Write out, word for word, every line from the one containing "X33500Y-22000D03*" through the final line of the records.

START SOURCE MATERIAL

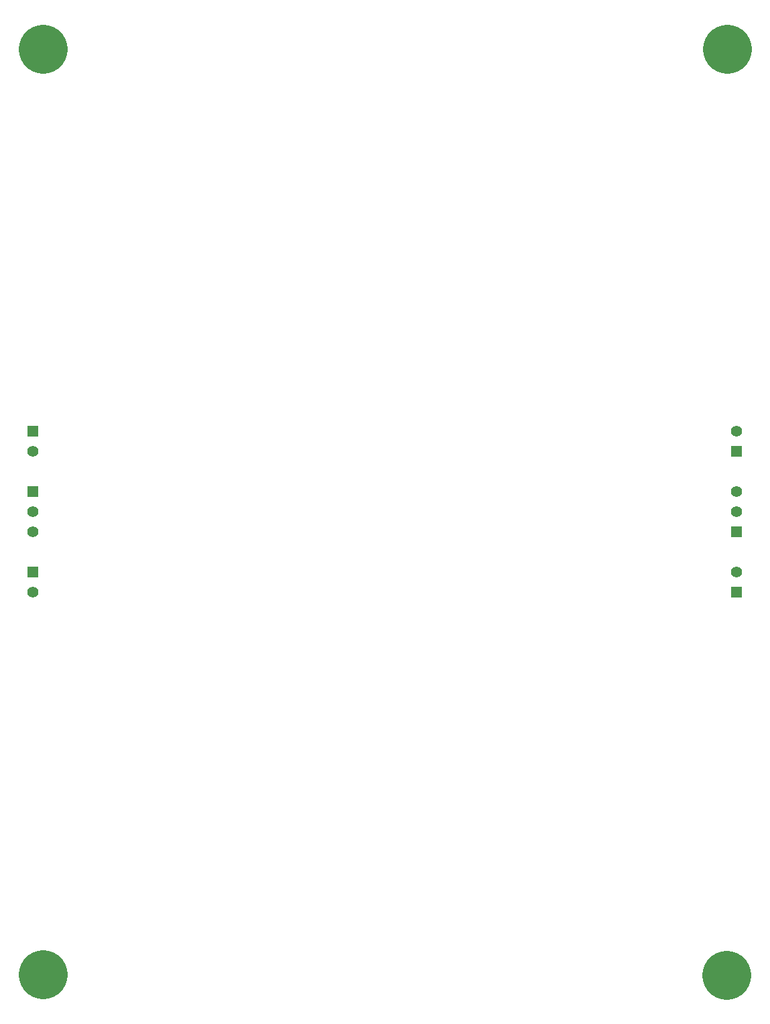
<source format=gbl>
G04 ( created by brdgerber.py ( brdgerber.py v0.1 2014-03-12 ) ) date 2020-10-29 11:40:14 EDT*
G04 Gerber Fmt 3.4, Leading zero omitted, Abs format*
%MOIN*%
%FSLAX34Y34*%
G01*
G70*
G90*
G04 APERTURE LIST*
%ADD20C,0.0059*%
%ADD10R,0.0550X0.0550*%
%ADD14R,0.0590X0.0354*%
%ADD16R,0.0629X0.0709*%
%ADD13C,0.0120*%
%ADD12C,0.0000*%
%ADD15C,0.0050*%
%ADD19C,0.2440*%
%ADD17C,0.0060*%
%ADD11C,0.0550*%
%ADD18C,0.0200*%
G04 APERTURE END LIST*
G54D20*
D10*
X-01500Y-15000D03*
D11*
X-01500Y-16000D03*
D10*
X33500Y-16000D03*
D11*
X33500Y-15000D03*
D10*
X33500Y-23000D03*
D11*
X33500Y-22000D03*
D10*
X33500Y-20000D03*
D11*
X33500Y-19000D03*
D11*
X33500Y-18000D03*
D10*
X-01500Y-22000D03*
D11*
X-01500Y-23000D03*
D10*
X-01500Y-18000D03*
D11*
X-01500Y-19000D03*
D11*
X-01500Y-20000D03*
D19*
G01X33000Y-42050D02*
G01X33000Y-42050D01*
D19*
G01X33050Y04000D02*
G01X33050Y04000D01*
D19*
G01X-01000Y-42000D02*
G01X-01000Y-42000D01*
D19*
G01X-01000Y04000D02*
G01X-01000Y04000D01*
M02*

</source>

END SOURCE MATERIAL

# ANSWER BELOW
X33500Y-22000D03*
D10*
X33500Y-20000D03*
D11*
X33500Y-19000D03*
D11*
X33500Y-18000D03*
D10*
X-01500Y-22000D03*
D11*
X-01500Y-23000D03*
D10*
X-01500Y-18000D03*
D11*
X-01500Y-19000D03*
D11*
X-01500Y-20000D03*
D19*
G01X33000Y-42050D02*
G01X33000Y-42050D01*
D19*
G01X33050Y04000D02*
G01X33050Y04000D01*
D19*
G01X-01000Y-42000D02*
G01X-01000Y-42000D01*
D19*
G01X-01000Y04000D02*
G01X-01000Y04000D01*
M02*

</source>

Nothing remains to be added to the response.